### Required task
Find every line in the entries below that contains the string "CPlaneType" and copy each one out in full. Matching is case-sensitive.

### Task input ###

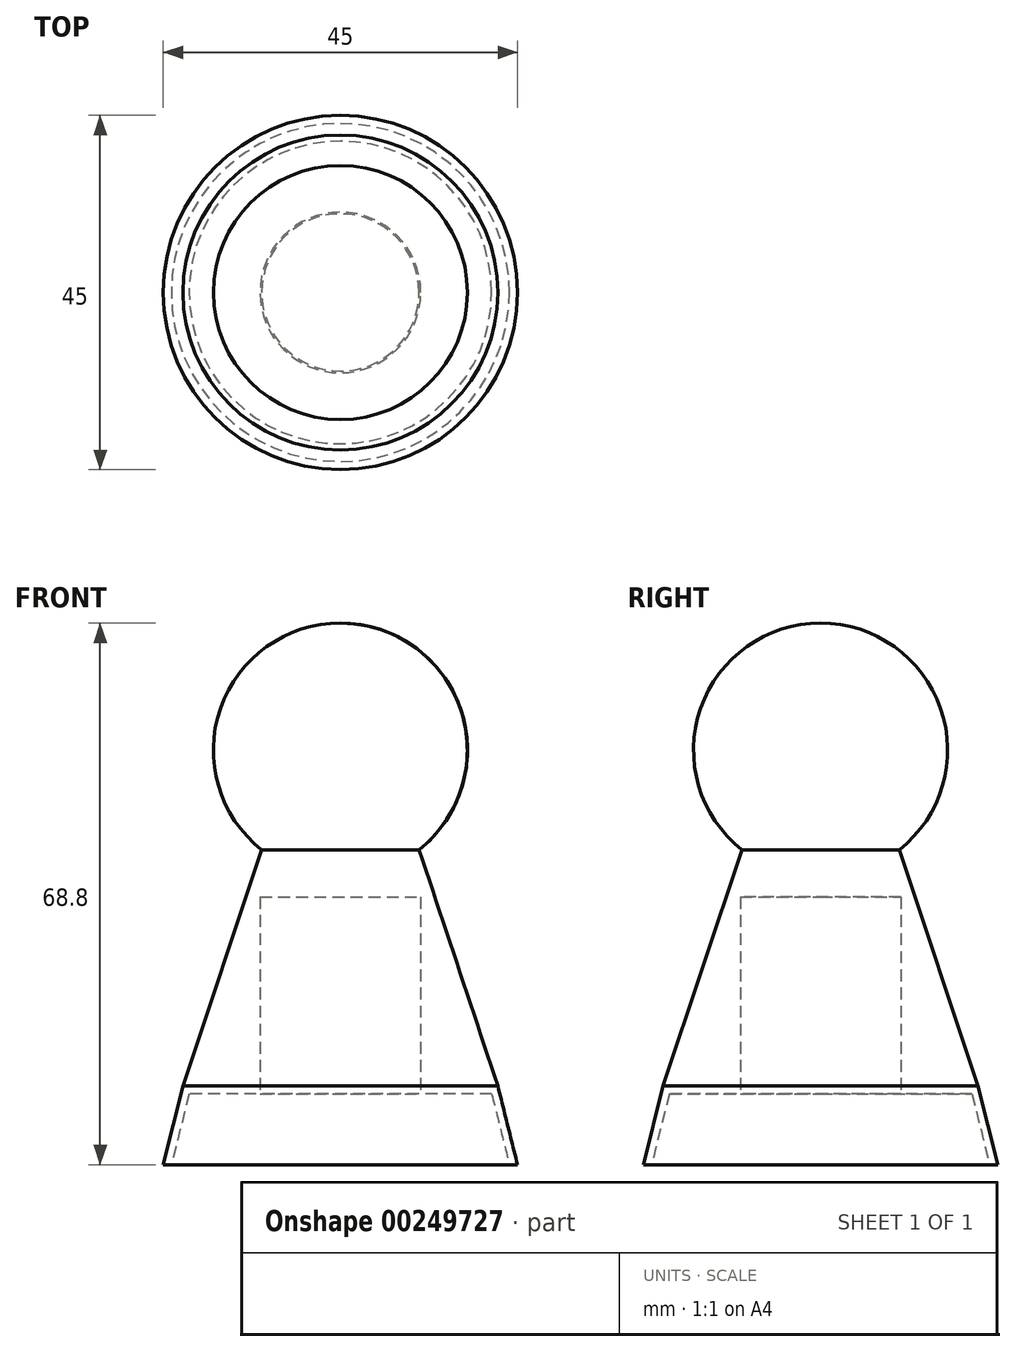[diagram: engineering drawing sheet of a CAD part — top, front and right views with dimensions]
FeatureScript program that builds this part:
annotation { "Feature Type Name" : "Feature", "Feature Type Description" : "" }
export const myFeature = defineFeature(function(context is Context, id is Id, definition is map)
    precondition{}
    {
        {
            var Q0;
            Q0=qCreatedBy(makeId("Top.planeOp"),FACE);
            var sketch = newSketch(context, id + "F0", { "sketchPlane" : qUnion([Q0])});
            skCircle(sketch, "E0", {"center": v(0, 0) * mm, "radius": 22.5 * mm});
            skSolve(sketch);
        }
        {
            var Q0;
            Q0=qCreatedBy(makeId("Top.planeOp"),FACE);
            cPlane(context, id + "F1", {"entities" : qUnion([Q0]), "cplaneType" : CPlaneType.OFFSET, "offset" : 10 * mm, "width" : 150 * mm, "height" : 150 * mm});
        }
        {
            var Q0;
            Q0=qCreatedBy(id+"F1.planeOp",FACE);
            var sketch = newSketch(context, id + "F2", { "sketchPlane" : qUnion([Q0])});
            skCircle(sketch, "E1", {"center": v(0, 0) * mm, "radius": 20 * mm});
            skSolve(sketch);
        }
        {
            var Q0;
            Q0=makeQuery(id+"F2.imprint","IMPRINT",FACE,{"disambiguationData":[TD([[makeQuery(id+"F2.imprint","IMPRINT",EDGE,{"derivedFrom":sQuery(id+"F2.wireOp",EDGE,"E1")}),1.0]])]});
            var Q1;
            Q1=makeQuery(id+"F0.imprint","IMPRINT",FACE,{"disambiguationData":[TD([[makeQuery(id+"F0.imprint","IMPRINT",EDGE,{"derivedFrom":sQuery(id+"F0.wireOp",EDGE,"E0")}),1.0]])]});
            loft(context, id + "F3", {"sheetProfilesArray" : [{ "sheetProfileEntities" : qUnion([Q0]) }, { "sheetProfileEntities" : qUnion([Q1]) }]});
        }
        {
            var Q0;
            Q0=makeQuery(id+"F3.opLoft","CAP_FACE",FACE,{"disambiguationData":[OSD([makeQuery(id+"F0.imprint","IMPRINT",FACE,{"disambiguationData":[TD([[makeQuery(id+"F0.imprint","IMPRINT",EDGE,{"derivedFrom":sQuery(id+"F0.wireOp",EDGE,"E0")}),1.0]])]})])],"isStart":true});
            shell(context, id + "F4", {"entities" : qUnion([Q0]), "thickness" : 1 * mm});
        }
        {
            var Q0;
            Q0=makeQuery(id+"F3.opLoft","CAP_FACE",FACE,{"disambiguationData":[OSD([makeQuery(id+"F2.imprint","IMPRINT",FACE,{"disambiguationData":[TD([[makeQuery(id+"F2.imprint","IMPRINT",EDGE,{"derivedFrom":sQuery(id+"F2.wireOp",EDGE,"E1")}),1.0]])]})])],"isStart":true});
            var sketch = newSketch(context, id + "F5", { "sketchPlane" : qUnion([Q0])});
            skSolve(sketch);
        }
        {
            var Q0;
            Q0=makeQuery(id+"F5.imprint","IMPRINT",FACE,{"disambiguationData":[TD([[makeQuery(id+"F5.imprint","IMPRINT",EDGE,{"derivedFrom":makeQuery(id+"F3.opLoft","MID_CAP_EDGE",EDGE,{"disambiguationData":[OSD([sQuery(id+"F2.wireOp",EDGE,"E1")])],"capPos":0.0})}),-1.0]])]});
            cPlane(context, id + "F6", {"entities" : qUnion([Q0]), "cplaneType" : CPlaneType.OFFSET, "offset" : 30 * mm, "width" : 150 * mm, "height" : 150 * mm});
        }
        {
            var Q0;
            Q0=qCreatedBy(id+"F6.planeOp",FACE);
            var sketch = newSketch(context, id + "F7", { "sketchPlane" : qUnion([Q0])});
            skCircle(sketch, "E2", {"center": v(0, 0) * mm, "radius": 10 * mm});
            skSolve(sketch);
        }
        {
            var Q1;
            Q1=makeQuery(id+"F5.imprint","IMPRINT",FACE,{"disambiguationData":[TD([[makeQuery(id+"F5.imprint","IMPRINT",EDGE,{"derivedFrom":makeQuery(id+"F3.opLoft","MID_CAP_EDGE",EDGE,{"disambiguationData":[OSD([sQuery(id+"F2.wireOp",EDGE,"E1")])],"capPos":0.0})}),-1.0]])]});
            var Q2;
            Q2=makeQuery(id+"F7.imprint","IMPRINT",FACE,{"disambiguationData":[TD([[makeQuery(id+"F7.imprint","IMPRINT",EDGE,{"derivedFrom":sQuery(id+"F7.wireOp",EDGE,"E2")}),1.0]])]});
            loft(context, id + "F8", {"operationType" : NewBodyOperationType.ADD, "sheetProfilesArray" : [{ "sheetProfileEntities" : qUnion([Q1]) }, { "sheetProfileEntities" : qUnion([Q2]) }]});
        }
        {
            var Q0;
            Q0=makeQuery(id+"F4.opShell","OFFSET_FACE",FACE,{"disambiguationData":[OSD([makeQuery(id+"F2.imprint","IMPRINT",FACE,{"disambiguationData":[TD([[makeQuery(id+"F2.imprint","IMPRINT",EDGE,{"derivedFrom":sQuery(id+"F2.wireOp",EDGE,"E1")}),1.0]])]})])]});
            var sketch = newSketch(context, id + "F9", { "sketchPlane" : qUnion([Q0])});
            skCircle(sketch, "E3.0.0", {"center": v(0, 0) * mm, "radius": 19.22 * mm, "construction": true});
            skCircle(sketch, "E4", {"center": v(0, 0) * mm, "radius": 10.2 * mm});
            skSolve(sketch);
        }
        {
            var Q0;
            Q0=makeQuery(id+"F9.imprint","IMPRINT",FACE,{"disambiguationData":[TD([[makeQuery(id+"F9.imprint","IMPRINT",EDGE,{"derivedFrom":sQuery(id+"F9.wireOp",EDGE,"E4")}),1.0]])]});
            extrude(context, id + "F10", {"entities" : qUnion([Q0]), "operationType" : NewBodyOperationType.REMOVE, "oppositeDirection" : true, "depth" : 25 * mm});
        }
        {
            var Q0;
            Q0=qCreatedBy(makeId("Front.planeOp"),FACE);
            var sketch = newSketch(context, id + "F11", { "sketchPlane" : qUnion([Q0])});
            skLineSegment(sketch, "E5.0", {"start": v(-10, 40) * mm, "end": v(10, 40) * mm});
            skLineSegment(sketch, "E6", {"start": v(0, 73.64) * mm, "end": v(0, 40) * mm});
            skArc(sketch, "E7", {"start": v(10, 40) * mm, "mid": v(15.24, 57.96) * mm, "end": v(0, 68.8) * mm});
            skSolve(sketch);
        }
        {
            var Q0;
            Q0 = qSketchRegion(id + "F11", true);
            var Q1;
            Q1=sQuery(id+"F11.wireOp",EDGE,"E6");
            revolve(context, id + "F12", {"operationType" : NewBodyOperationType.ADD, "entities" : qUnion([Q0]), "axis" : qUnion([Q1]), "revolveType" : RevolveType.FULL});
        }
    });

###
### Task input ###

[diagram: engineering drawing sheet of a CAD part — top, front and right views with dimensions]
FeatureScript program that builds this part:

###

### Answer below
            cPlane(context, id + "F1", {"entities" : qUnion([Q0]), "cplaneType" : CPlaneType.OFFSET, "offset" : 10 * mm, "width" : 150 * mm, "height" : 150 * mm});
            cPlane(context, id + "F6", {"entities" : qUnion([Q0]), "cplaneType" : CPlaneType.OFFSET, "offset" : 30 * mm, "width" : 150 * mm, "height" : 150 * mm});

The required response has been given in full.